AIM OF THE TASK:
Repeat every entry word for word, but leave the images out of your copy.

AVAILABLE DATA:
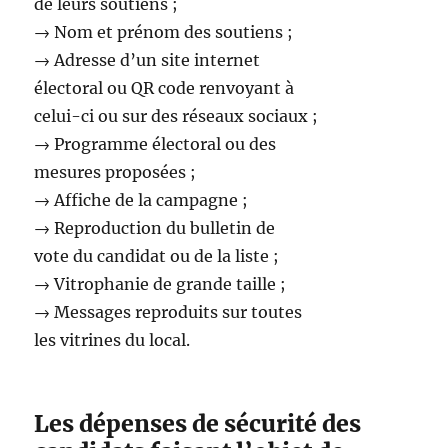
de leurs soutiens ;
→ Nom et prénom des soutiens ;
→ Adresse d’un site internet
électoral ou QR code renvoyant à
celui-ci ou sur des réseaux sociaux ;
→ Programme électoral ou des
mesures proposées ;
→ Affiche de la campagne ;
→ Reproduction du bulletin de
vote du candidat ou de la liste ;
→ Vitrophanie de grande taille ;
→ Messages reproduits sur toutes
les vitrines du local.
Les dépenses de sécurité des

OUTPUT OF THE EXERCISE:
de leurs soutiens ;
→ Nom et prénom des soutiens ;
→ Adresse d’un site internet
électoral ou QR code renvoyant à
celui-ci ou sur des réseaux sociaux ;
→ Programme électoral ou des
mesures proposées ;
→ Affiche de la campagne ;
→ Reproduction du bulletin de
vote du candidat ou de la liste ;
→ Vitrophanie de grande taille ;
→ Messages reproduits sur toutes
les vitrines du local.
Les dépenses de sécurité des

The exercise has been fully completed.